___ Выбранный отрывок ___

Поразило нас также на улицах итальянских городов очень большое количество lazzaroni (нищих бродяг), которые назойливо осаждали путешественников, настойчиво требуя у них una soldi (мелкая монета) на макароны. На речных и морских пляжах туристы, преимущественно янки, развлекались тем, что, бросая в воду мелкие монеты, заставляли мальчишек нырять за ними в воду.
В конечном итоге мы пришли к выводу, что итальянский народ тогда жил бедно.
Я тогда не знал, что А. М. Горький жил на острове Капри, иначе обязательно побывал бы в этом чудесном уголке природы.
Осматривая тогда в многочисленных итальянских музеях произведения художников и скульпторов различных эпох, мы получили неизъяснимое эстетическое наслаждение. Всех этих творений замечательных мастеров искусства было так много, что мы потеряли им счёт. Если бы я стал описывать всё то, что мне удалось увидеть в Италии, мне пришлось бы исписать немало бумаги, но я не собираюсь этого делать.
Скажу только одно: особенно сильное впечатление произвели на меня творения Рафаэля Санцио: его мадонна и сейчас стоит у меня перед глазами, настолько она впечатляющая.
Во время путешествия по Италии я вспомнил, что здесь неоднократно бывал наш великий соотечественник П. И. Чайковский, который восхищался итальянскими песнями и плясками и даже их мелодии использовал в некоторых своих сочинениях, особенно в широко известном «Итальянском каприччио».
Хотя я и не изучал итальянского, но хорошее знание латинского языка меня выручало: к моему удивлению, многое из того, что я говорил по-латыни, итальянцы понимали.
Во время беседы с одним из прелатов на латинском языке я узнал от него много интересного.
В Италии мы чувствовали себя совершенно спокойно не только потому, что Италия ещё не воевала: нашему спокойствию много способствовало дружелюбное отношение к нам широких масс итальянцев.
Мы встречались с людьми не только на улицах, но и в ресторанах, тавернах (харчевнях). Там мы кушали замечательные итальянские макароны, запивали их необыкновенно вкусными итальянскими винами: Киянти, Лякрима Кристи, Асти Спуманте и другими. Во всех столовых и ресторанах итальянцы во время обедов, завтраков и ужинов пьют виноградное красное вино (не крепкое), как у нас квас или лимонад.

___ Исходные данные ___

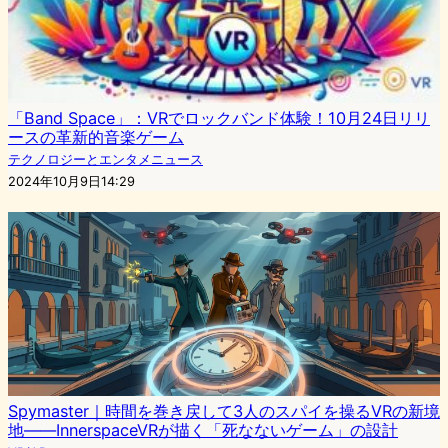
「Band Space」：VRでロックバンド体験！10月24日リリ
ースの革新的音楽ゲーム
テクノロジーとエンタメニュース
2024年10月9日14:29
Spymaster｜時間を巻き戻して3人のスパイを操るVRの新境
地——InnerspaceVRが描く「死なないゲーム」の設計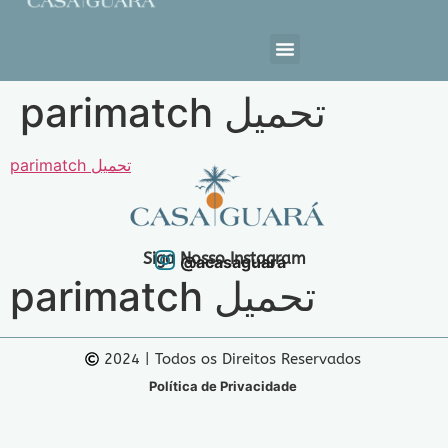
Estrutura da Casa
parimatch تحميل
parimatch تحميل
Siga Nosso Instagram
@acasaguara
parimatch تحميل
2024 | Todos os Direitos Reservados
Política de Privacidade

___

> [Задание] Назовите все итальянские вина, которые упомянуты в отрывке о путешествии по Италии. Записи никак не связаны с отрывком.

> [Ответ] Киянти, Лякрима Кристи, Асти Спуманте.